Start of Extract to read

I appreciate the feedback - I just need to get approval from the one who controls my wallet :icon_mrgr


----------



## nocrapman (Aug 6, 2007)

Sundragon - I know this is an old thread, but curious as to which way u went and what was your experiecnce like?


----------



## sundragon (Jan 10, 2011)

MissGreen08 said:


> +1 to this also. I have asked Orlando not only with questions on my rig, but also with an unrelated paintball rig bought elsewhere and products I've bought elsewhere too. I guess you can compare it to the fact that you can buy the parts and build a computer yourself, or spend SIGNIFICANTLY more for an Apple computer and pay for the support that comes with it. Depends on what that extra $100-150 is worth to you.


When you're talking about 5-15lbs of 3000 PSI CO2 then there is a bit of safety to consider first.

End of Extract to read
Start of Information

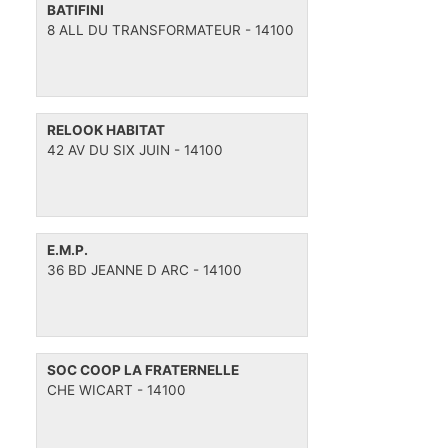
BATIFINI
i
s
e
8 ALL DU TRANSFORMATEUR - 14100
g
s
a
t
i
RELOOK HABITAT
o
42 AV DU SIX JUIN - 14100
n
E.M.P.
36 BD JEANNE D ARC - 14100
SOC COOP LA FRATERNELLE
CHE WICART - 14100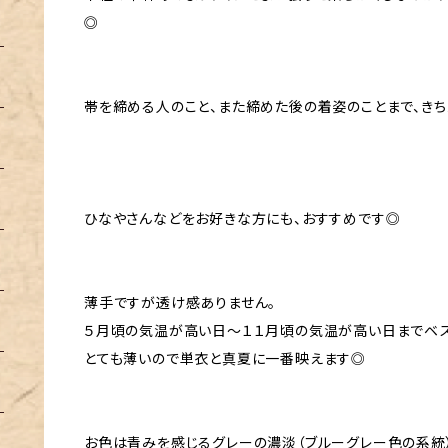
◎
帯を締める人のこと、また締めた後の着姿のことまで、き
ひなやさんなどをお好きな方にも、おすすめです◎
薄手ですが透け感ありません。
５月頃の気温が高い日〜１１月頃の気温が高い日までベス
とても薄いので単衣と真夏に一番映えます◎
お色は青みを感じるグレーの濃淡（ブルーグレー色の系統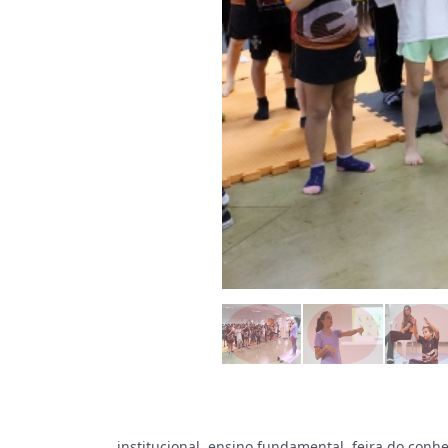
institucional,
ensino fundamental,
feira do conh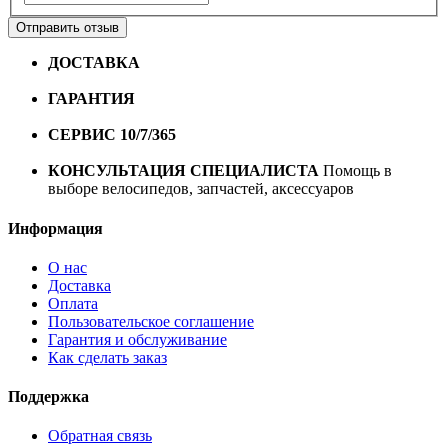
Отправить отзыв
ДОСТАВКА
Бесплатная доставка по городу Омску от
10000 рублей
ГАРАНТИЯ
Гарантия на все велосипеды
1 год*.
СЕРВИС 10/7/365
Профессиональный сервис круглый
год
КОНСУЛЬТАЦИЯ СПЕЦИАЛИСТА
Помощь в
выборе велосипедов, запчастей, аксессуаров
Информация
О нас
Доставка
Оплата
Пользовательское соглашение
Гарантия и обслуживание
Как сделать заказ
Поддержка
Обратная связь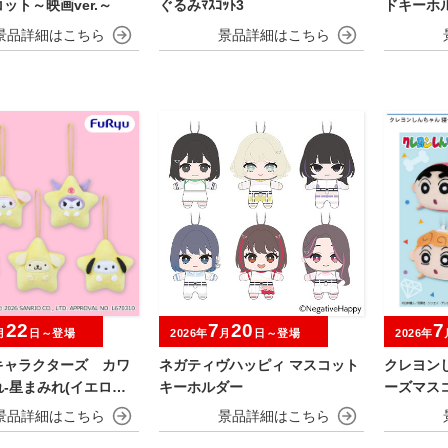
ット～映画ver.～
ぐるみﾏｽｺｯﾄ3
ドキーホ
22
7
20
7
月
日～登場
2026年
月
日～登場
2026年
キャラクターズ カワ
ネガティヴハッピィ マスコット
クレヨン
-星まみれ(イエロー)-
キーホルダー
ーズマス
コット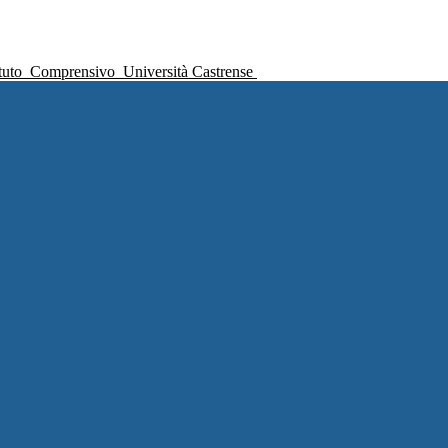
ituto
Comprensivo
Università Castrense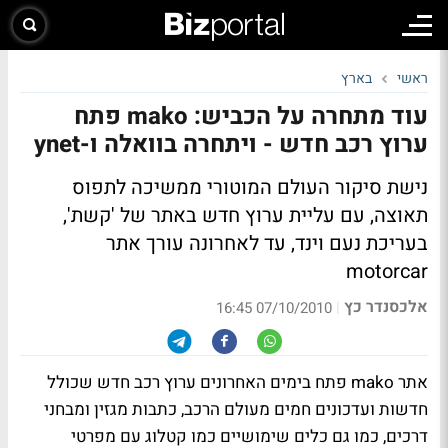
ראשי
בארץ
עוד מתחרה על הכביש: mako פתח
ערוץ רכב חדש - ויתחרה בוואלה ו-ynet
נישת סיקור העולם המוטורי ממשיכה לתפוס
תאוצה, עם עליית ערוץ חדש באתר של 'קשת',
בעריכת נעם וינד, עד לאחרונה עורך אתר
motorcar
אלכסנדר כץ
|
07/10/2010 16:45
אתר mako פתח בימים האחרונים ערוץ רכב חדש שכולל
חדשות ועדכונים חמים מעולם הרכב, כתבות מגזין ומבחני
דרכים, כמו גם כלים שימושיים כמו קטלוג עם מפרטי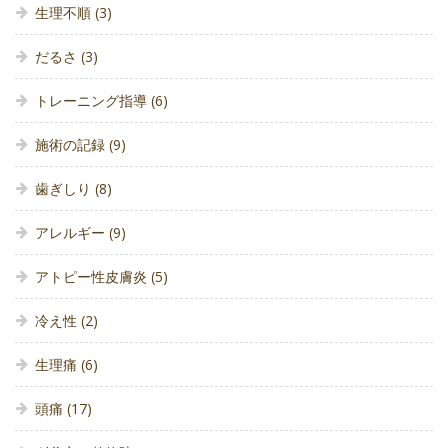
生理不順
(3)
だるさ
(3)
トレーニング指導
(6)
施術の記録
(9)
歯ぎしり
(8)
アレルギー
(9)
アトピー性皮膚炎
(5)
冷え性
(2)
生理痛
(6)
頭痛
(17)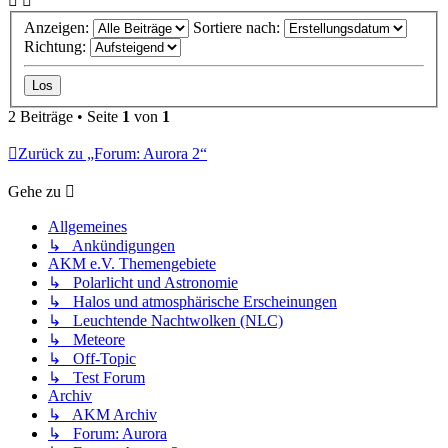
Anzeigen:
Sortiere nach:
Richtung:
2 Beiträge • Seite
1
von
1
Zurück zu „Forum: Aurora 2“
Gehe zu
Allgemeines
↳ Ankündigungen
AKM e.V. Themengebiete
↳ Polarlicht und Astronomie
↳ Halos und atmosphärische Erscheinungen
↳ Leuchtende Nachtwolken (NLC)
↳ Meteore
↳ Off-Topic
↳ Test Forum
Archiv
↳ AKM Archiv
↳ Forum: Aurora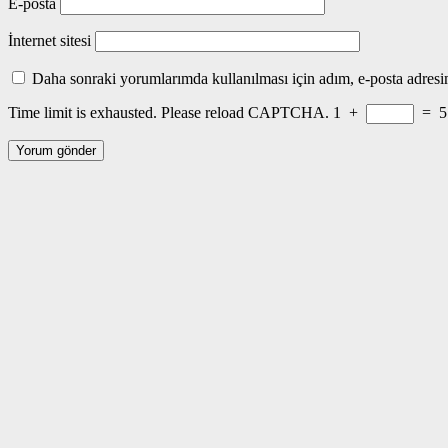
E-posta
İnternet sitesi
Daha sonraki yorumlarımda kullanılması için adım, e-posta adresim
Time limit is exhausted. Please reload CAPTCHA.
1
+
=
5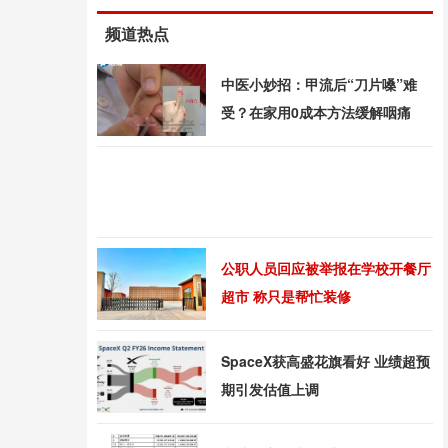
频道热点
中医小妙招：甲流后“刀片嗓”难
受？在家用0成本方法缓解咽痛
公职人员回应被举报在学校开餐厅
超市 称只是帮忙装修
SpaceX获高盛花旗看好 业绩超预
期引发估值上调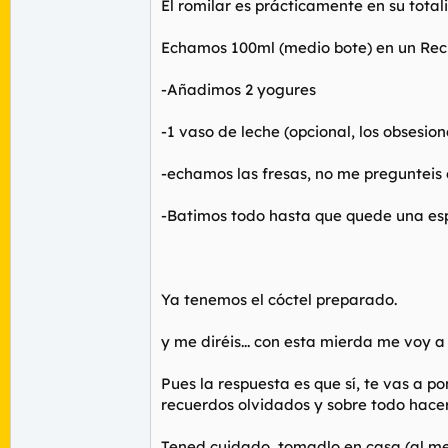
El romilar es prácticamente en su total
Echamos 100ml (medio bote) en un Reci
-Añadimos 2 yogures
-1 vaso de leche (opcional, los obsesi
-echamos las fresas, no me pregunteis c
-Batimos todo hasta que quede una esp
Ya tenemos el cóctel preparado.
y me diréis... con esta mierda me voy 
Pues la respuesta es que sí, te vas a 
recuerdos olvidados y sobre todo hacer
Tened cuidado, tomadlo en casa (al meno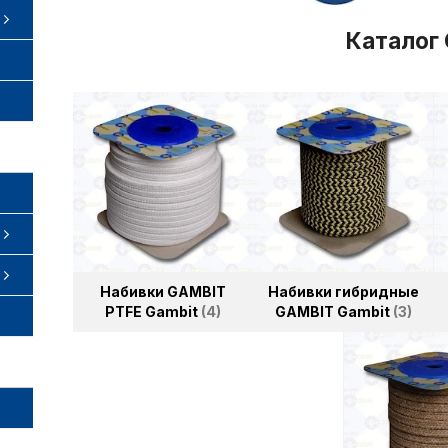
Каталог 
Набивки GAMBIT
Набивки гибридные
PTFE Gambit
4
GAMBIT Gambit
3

End of Information

Explore the material —
1) Reproduce the forum thread from "## sundragon (Jan" to "to consider first.".
2) In the forum thread, what pressure does sundragon give for the CO2?
3) List every person or user name that appears in the forum thread.

Solutions to the problems —
1)
## sundragon (Jan 10, 2011)

MissGreen08 said:


> +1 to this also. I have asked Orlando not only with questions on my rig, but also with an unrelated paintball rig bought elsewhere and products I've bought elsewhere too. I guess you can compare it to the fact that you can buy the parts and build a computer yourself, or spend SIGNIFICANTLY more for an Apple computer and pay for the support that comes with it. Depends on what that extra $100-150 is worth to you.


When you're talking about 5-15lbs of 3000 PSI CO2 then there is a bit of safety to consider first.

2) 3000 PSI

3) nocrapman, sundragon, MissGreen08, Orlando